Considerando-se que os indicadores de resultado, particularmente no que se refere aos desfechos clínicos, estão fortemente relacionados à atenção secundária e terciária, principalmente no atendimento hospitalar, os quais sofrem influência de vários fatores relacionados à estrutura de gestão do SUS, sobre os quais a APS em um município de pequeno porte, frequentemente, não tem governança, este estudo se propõem a avaliar a experiência de gestão da Atenção Primária à Saúde (APS), limitada aos indicadores de estrutura e processo, de um município de pequeno porte do Estado de São Paulo, no período de 2012 a 2019.

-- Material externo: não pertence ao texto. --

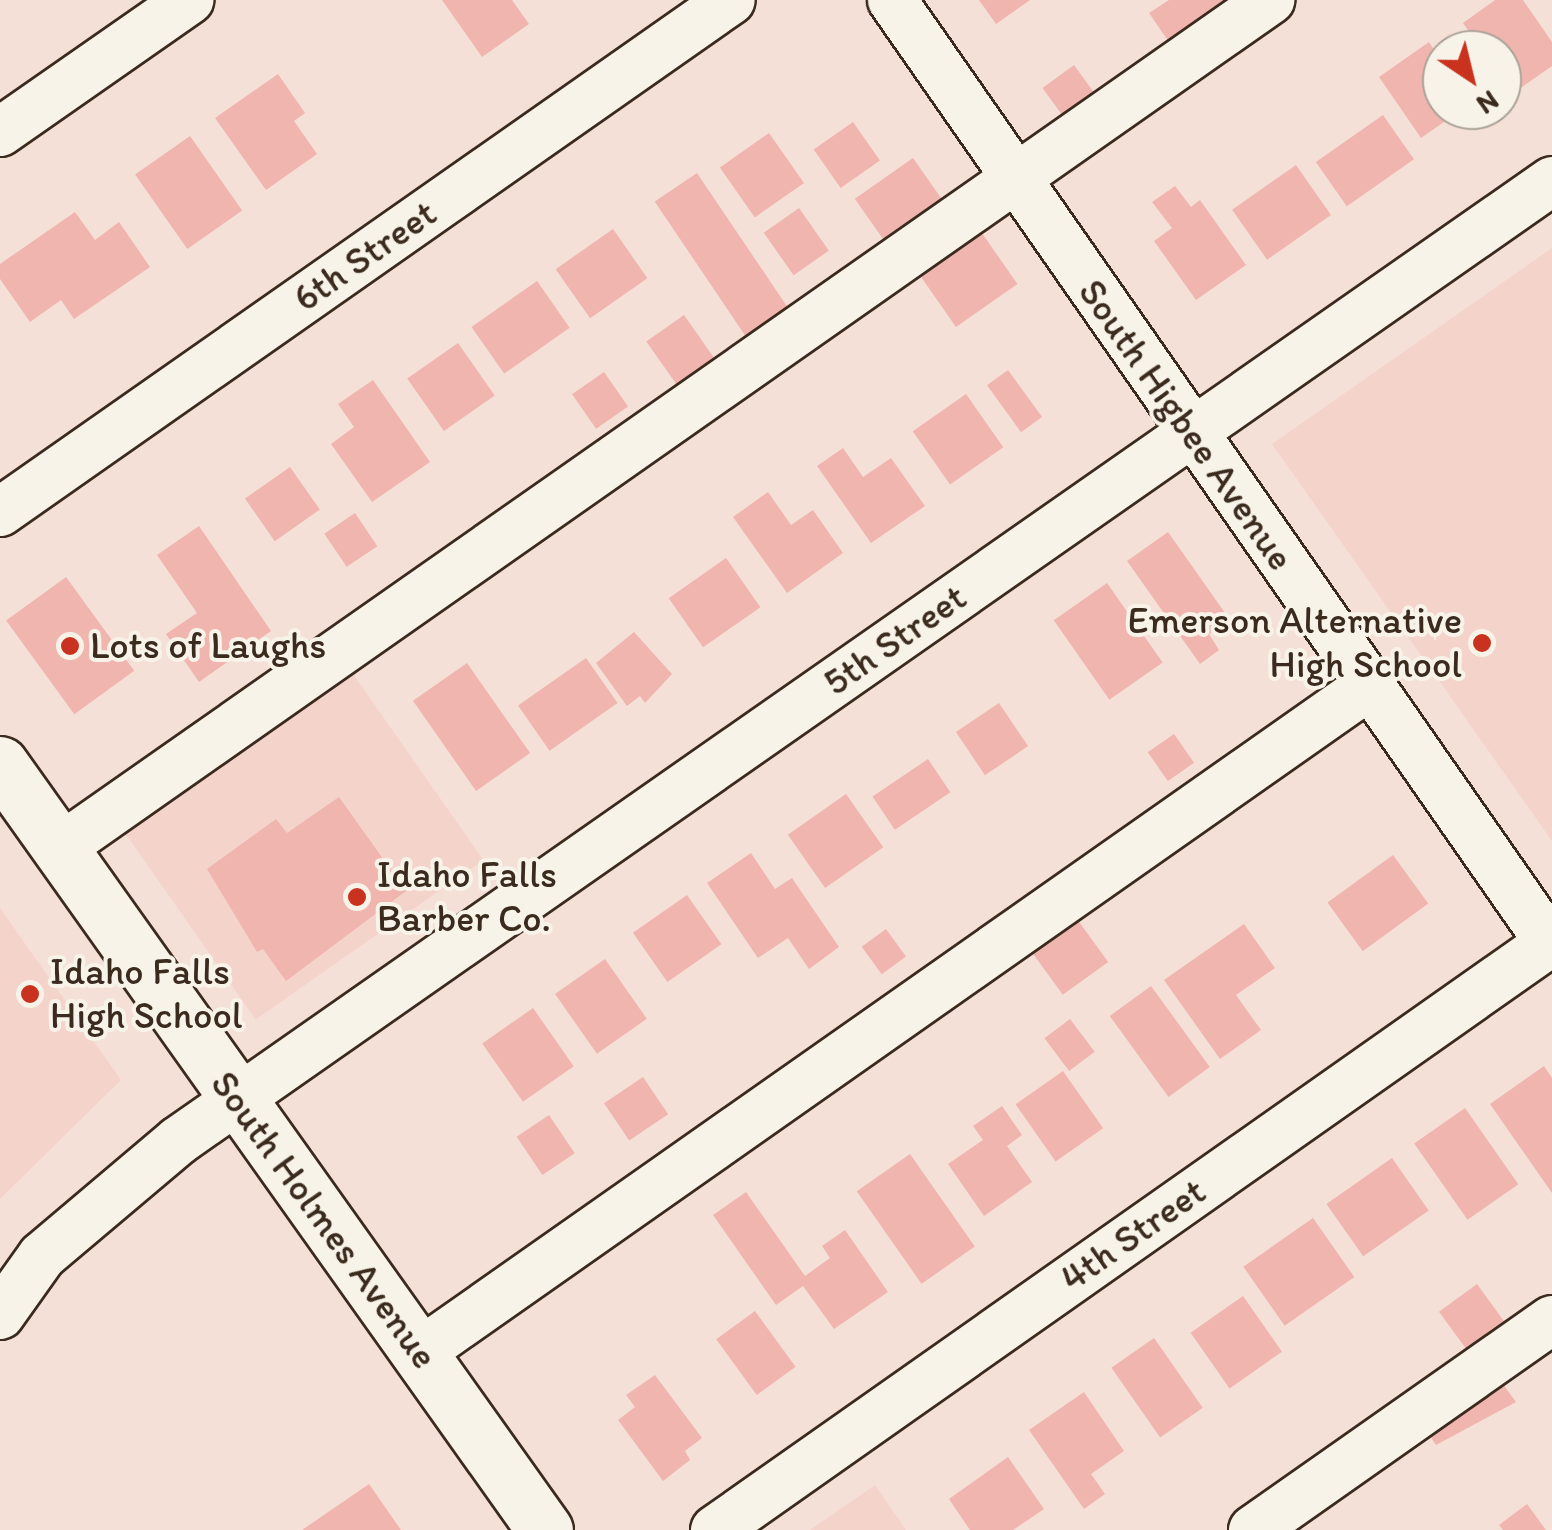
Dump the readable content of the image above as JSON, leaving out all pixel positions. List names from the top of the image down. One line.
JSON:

É importante ressaltar que os indicadores são ferramentas que irão apoiar a gestão na tomada de decisão, além de auxiliar na construção de diretrizes, oportunizando melhorias nas ações de saúde que qualifiquem cada vez mais o atendimento e ampliem o acesso dos usuários do SUS aos serviços de saúde.

 

METODOLOGIA

Com o objetivo de avaliar indicadores de estrutura e de processo na atenção primária à saúde em Charqueada, um município de pequeno porte localizado no interior do estado de São Paulo, possui uma área territorial de 175,8 km² e população estimada de 17.190 habitantes 6 adotou-se uma pesquisa observacional descritiva, longitudinal e retrospectiva, de abordagem quantitativa.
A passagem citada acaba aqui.